Text section:
CSA: May 21, 23, 2018

In the box

Full Share

10 pounds Snead’s Farm asparagus
2 4-pint bags Snead’s Farm sugar snap peas
1 dozen free-range eggs from Canning Farm in King George County

Total retail value of this week’s box: $69
Total value of goods distributed so far this year: $211

Small Share

5 pounds Snead’s Farm asparagus
1 4-pint bag Snead’s Farm sugar snap peas

Total retail value of this week’s box: $32
Total value of goods distributed so far this year: $117

Note: This wet weather has been excellent for asparagus and sugar snap peas, but unfortunately not for strawberries. This week’s crop of strawberries was a washout in the weekend rains. We are very happy to see the sunshine!

Cooking Ideas



  • Make a salad bar! Steam some asparagus and snap peas ahead of time (or it’s perfectly fine to use snap peas raw) and hard-boil some eggs. Layer these into a salad or wraps with greens, cheeses and your other favorite salad ingredients. Prepping the items ahead makes it a lot easier to use them when you need them.

Provided material:

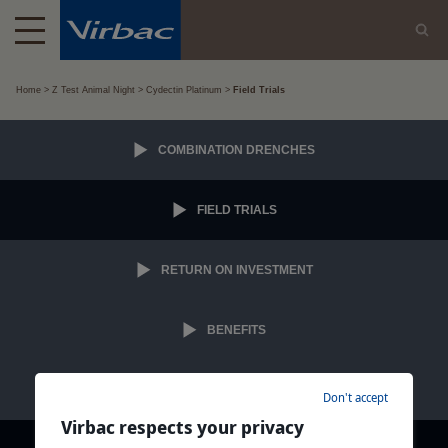
Home
Z Test Animal Night
Cydectin Platinum
Field Trials
COMBINATION DRENCHES
FIELD TRIALS
RETURN ON INVESTMENT
BENEFITS
INFO PACK
Don't accept
Virbac respects your privacy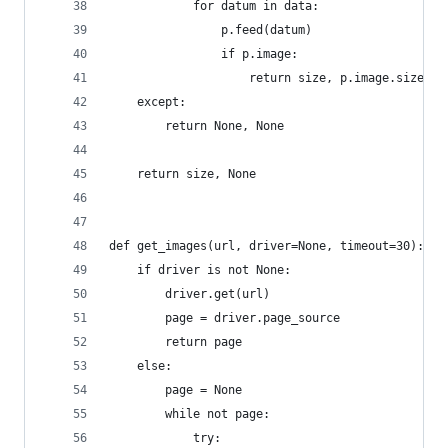
            for datum in data:
                p.feed(datum)
                if p.image:
                    return size, p.image.size
    except:
        return None, None
    return size, None
def get_images(url, driver=None, timeout=30):
    if driver is not None:
        driver.get(url)
        page = driver.page_source
        return page
    else:
        page = None
        while not page:
            try: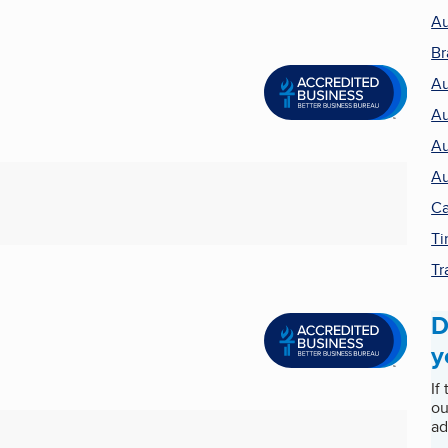
Au
Br
Au
Au
Au
Au
Ca
Ti
Tr
D
y
If
ou
ad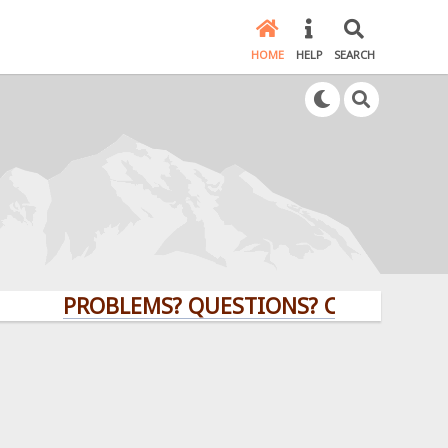
HOME
HELP
SEARCH
PROBLEMS? QUESTIONS? CLICK HERE!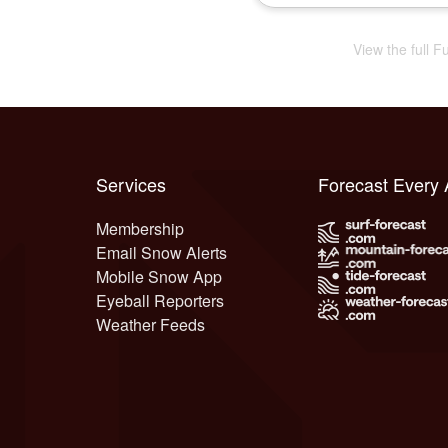
View the full 
Services
Forecast Every
Membership
Email Snow Alerts
Mobile Snow App
Eyeball Reporters
Weather Feeds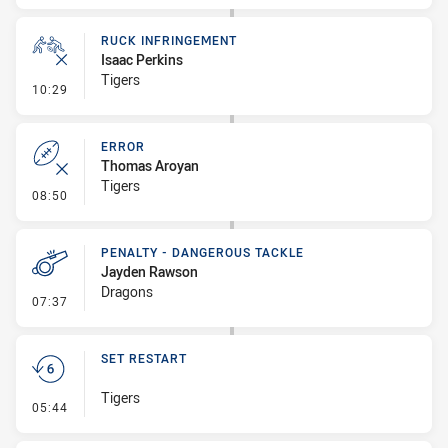
RUCK INFRINGEMENT
Isaac Perkins
Tigers
- Ruck Infringement
10:29
ERROR
Thomas Aroyan
Tigers
- Error
08:50
PENALTY - DANGEROUS TACKLE
Jayden Rawson
Dragons
- Penalty - Dangerous Tackle
07:37
SET RESTART
Tigers
- Set Restart
05:44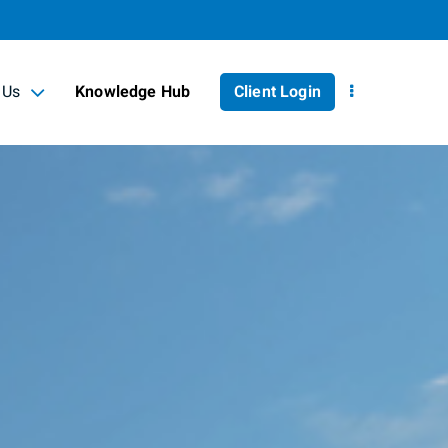
 Us
Knowledge Hub
Client Login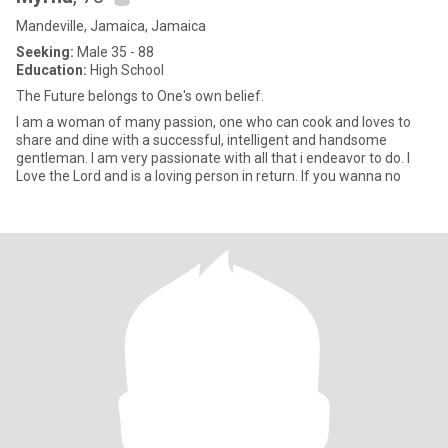
Mandeville, Jamaica, Jamaica
Seeking:
Male 35 - 88
Education:
High School
The Future belongs to One's own belief.
I am a woman of many passion, one who can cook and loves to
share and dine with a successful, intelligent and handsome
gentleman. I am very passionate with all that i endeavor to do. I
Love the Lord and is a loving person in return. If you wanna no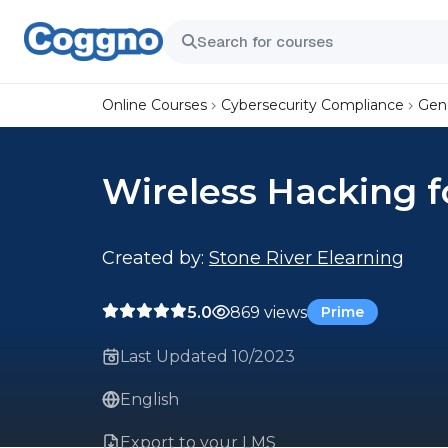
Online Courses
Cybersecurity Compliance
Gene
Wireless Hacking f
Created by:
Stone River Elearning
5.0
869 views
Prime
Last Updated 10/2023
English
Export to your LMS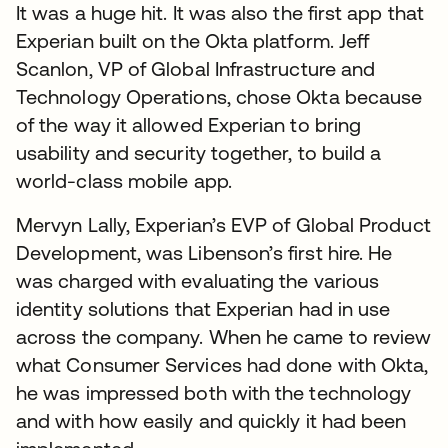
It was a huge hit. It was also the first app that
Experian built on the Okta platform. Jeff
Scanlon, VP of Global Infrastructure and
Technology Operations, chose Okta because
of the way it allowed Experian to bring
usability and security together, to build a
world-class mobile app.
Mervyn Lally, Experian’s EVP of Global Product
Development, was Libenson’s first hire. He
was charged with evaluating the various
identity solutions that Experian had in use
across the company. When he came to review
what Consumer Services had done with Okta,
he was impressed both with the technology
and with how easily and quickly it had been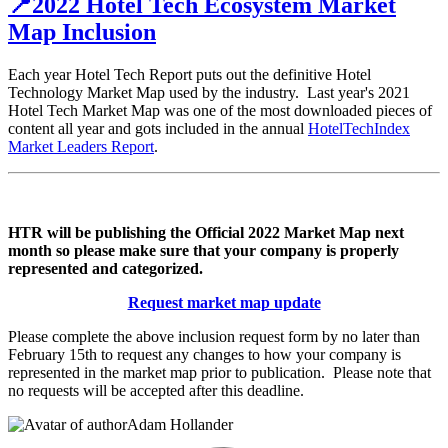
📍2022 Hotel Tech Ecosystem Market
Map Inclusion
Each year Hotel Tech Report puts out the definitive Hotel
Technology Market Map used by the industry. Last year's 2021
Hotel Tech Market Map was one of the most downloaded pieces of
content all year and gots included in the annual
HotelTechIndex
Market Leaders Report
.
HTR will be publishing the Official 2022 Market Map next
month so please make sure that your company is properly
represented and categorized.
Request market map update
Please complete the above inclusion request form by no later than
February 15th to request any changes to how your company is
represented in the market map prior to publication. Please note that
no requests will be accepted after this deadline.
Adam Hollander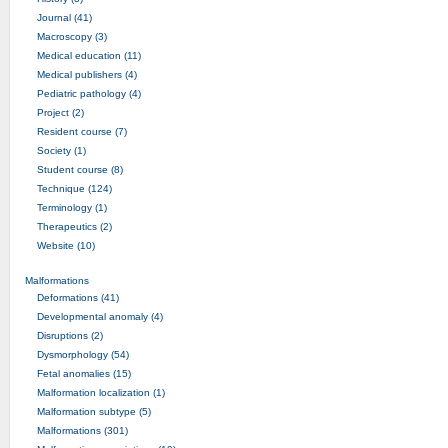
Journal (41)
Macroscopy (3)
Medical education (11)
Medical publishers (4)
Pediatric pathology (4)
Project (2)
Resident course (7)
Society (1)
Student course (8)
Technique (124)
Terminology (1)
Therapeutics (2)
Website (10)
Malformations
Deformations (41)
Developmental anomaly (4)
Disruptions (2)
Dysmorphology (54)
Fetal anomalies (15)
Malformation localization (1)
Malformation subtype (5)
Malformations (301)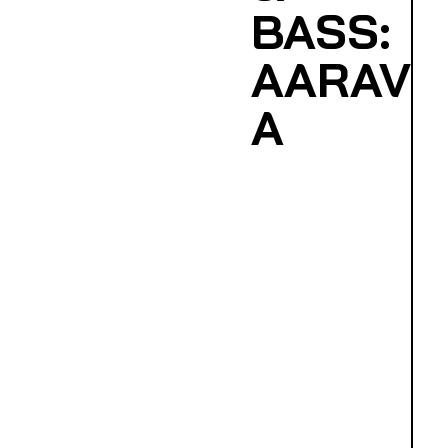
BASS:
AARAV
A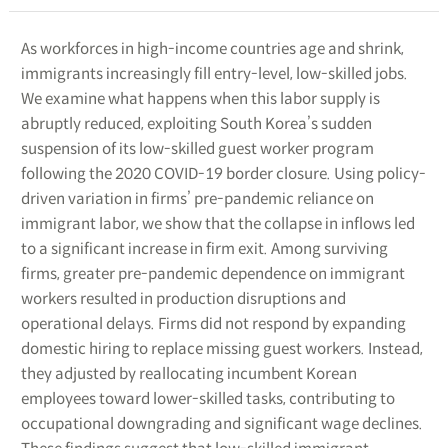
As workforces in high-income countries age and shrink,
immigrants increasingly fill entry-level, low-skilled jobs.
We examine what happens when this labor supply is
abruptly reduced, exploiting South Korea’s sudden
suspension of its low-skilled guest worker program
following the 2020 COVID-19 border closure. Using policy-
driven variation in firms’ pre-pandemic reliance on
immigrant labor, we show that the collapse in inflows led
to a significant increase in firm exit. Among surviving
firms, greater pre-pandemic dependence on immigrant
workers resulted in production disruptions and
operational delays. Firms did not respond by expanding
domestic hiring to replace missing guest workers. Instead,
they adjusted by reallocating incumbent Korean
employees toward lower-skilled tasks, contributing to
occupational downgrading and significant wage declines.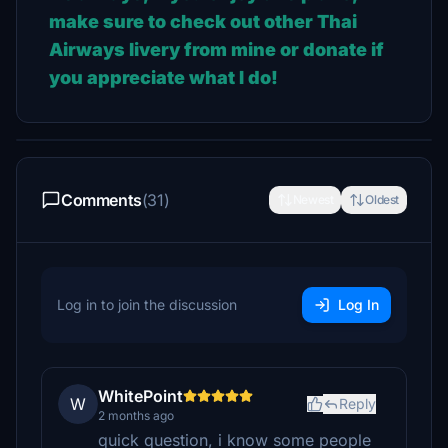
make sure to check out other Thai
Airways livery from mine or donate if
you appreciate what I do!
Comments
(31)
Newest
Oldest
Log in to join the discussion
Log In
WhitePoint
W
Reply
2 months ago
quick question, i know some people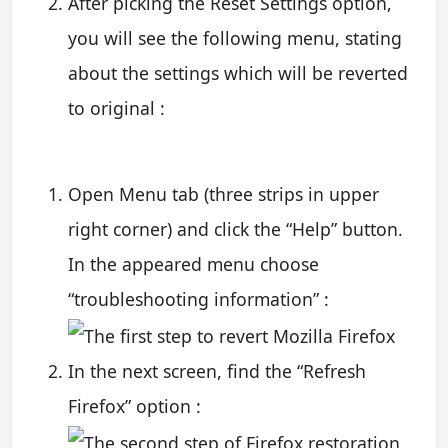
After picking the Reset Settings option,
you will see the following menu, stating
about the settings which will be reverted
to original :
Open Menu tab (three strips in upper
right corner) and click the “Help” button.
In the appeared menu choose
“troubleshooting information” :
In the next screen, find the “Refresh
Firefox” option :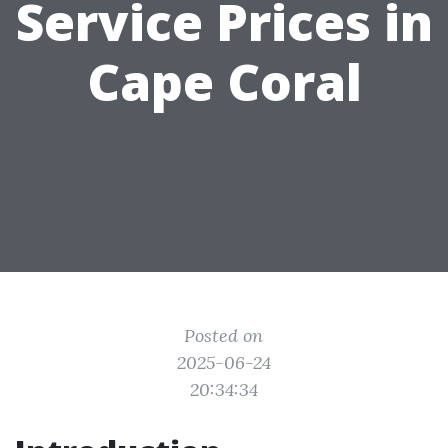
Service Prices in
Cape Coral
Posted on
2025-06-24
20:34:34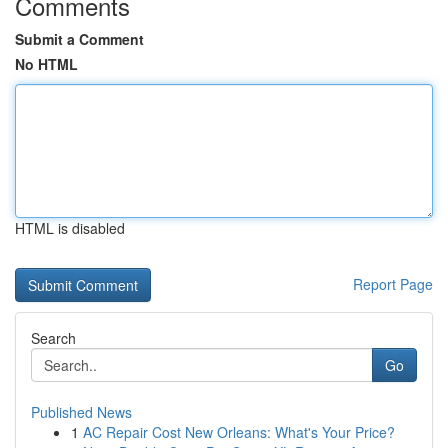
Comments
Submit a Comment
No HTML
HTML is disabled
Report Page
Search
Go
Published News
1
AC Repair Cost New Orleans: What's Your Price?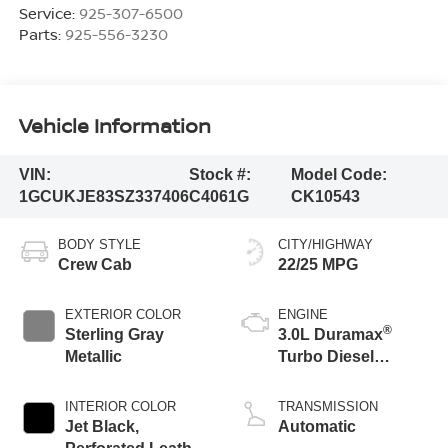
Service:
925-307-6500
Parts:
925-556-3230
Vehicle Information
VIN:
Stock #:
Model Code:
1GCUKJE83SZ337406
C4061G
CK10543
BODY STYLE
CITY/HIGHWAY
Crew Cab
22/25 MPG
EXTERIOR COLOR
ENGINE
®
Sterling Gray
3.0L Duramax
Metallic
Turbo Diesel
engine
INTERIOR COLOR
TRANSMISSION
Jet Black,
Automatic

Task 1: In the CSA post, what caused this week's strawberry crop to be lost?
Task 2: Carry on writing the CSA post from the point where it ends.
The listing is from a different source than the CSA post.

Exercise output 1: The weekend rains washed it out.

Exercise output 2:
  • Asparagus-Snap Pea Stir Fry (I plan to make this without the red peppers, and will probably add some chicken and a little extra asparagus and peas. Serve with rice or noodles. It’s a busy week in our house, and I’ll probably make this in the afternoon so it will be ready to heat up for a quick dinner.)
  • Asparagus Lasagna – If you are looking for ways to freeze your lasagna, make this dish in a foil tray and freeze it. “Four bunches of asparagus” usually means four pounds.
  • Sugar Snap Pea Salad


  • Dip Sugar Snap Peas into ranch, hummus or peanut butter. I am mildly obsessed with dipping them into Sprelly’s Sweet Thai Chili fresh-ground peanut butter, available at their shop in Downtown Fredericksburg. Remove the strings first (see link below).
  • Asparagus “fries”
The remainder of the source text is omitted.